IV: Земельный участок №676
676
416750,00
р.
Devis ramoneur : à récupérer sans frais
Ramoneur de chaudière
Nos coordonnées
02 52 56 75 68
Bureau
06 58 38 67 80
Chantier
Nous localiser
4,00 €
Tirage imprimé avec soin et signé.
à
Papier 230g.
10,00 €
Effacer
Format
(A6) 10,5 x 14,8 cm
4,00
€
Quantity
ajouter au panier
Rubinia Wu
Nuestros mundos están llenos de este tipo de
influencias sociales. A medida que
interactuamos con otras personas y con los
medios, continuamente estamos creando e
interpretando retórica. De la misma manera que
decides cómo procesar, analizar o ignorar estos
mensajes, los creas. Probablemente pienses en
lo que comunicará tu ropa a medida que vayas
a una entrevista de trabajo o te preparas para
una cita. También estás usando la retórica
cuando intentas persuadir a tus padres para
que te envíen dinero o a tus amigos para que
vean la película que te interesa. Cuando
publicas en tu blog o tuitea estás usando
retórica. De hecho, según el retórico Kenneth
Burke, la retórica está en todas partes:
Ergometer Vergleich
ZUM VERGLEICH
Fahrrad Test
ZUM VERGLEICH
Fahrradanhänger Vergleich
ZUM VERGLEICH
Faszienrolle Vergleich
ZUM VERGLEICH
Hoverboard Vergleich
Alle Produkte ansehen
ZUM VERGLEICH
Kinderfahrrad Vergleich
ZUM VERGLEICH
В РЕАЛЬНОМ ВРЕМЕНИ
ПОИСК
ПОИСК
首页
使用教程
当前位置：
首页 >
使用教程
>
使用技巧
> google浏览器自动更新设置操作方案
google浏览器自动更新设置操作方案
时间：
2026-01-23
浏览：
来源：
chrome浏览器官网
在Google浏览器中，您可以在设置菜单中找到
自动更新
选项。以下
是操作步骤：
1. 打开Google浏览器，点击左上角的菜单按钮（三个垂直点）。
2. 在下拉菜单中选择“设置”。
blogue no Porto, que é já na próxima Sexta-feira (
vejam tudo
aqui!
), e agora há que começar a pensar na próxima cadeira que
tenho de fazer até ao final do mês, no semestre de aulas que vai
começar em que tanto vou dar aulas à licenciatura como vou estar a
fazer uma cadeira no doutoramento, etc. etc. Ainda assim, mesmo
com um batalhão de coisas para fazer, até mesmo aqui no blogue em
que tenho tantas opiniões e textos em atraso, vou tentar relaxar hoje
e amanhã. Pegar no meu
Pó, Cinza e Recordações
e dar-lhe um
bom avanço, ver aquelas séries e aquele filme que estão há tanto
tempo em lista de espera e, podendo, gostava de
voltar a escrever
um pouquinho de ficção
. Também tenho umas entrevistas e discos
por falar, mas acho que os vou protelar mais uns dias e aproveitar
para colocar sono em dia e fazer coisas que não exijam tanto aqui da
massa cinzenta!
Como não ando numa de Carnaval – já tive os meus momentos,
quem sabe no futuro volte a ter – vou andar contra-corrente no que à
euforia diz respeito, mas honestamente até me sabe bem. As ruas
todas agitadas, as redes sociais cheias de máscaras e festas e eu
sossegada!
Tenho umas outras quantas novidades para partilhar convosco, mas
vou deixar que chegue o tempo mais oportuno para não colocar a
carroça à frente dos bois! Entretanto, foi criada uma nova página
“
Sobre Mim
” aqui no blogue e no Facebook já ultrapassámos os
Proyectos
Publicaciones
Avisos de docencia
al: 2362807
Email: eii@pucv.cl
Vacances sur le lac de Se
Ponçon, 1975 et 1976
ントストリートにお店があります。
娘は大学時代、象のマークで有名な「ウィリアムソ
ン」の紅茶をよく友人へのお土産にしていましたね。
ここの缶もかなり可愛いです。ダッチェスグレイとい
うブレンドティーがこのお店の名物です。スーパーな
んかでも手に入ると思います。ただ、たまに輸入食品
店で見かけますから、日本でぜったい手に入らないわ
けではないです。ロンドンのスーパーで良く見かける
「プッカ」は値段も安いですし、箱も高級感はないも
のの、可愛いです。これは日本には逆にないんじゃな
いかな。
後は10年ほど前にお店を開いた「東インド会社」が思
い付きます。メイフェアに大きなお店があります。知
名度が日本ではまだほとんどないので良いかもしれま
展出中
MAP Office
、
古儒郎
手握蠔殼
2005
==============================
__Exercise brief__
Set down exactly the lines of the data above, beginning with the line that has "Ergometer Vergleich" and ending with the line that has "fazer uma cadeira", and no others.

__The completed task__
Ergometer Vergleich
ZUM VERGLEICH
Fahrrad Test
ZUM VERGLEICH
Fahrradanhänger Vergleich
ZUM VERGLEICH
Faszienrolle Vergleich
ZUM VERGLEICH
Hoverboard Vergleich
Alle Produkte ansehen
ZUM VERGLEICH
Kinderfahrrad Vergleich
ZUM VERGLEICH
В РЕАЛЬНОМ ВРЕМЕНИ
ПОИСК
ПОИСК
首页
使用教程
当前位置：
首页 >
使用教程
>
使用技巧
> google浏览器自动更新设置操作方案
google浏览器自动更新设置操作方案
时间：
2026-01-23
浏览：
来源：
chrome浏览器官网
在Google浏览器中，您可以在设置菜单中找到
自动更新
选项。以下
是操作步骤：
1. 打开Google浏览器，点击左上角的菜单按钮（三个垂直点）。
2. 在下拉菜单中选择“设置”。
blogue no Porto, que é já na próxima Sexta-feira (
vejam tudo
aqui!
), e agora há que começar a pensar na próxima cadeira que
tenho de fazer até ao final do mês, no semestre de aulas que vai
começar em que tanto vou dar aulas à licenciatura como vou estar a
fazer uma cadeira no doutoramento, etc. etc. Ainda assim, mesmo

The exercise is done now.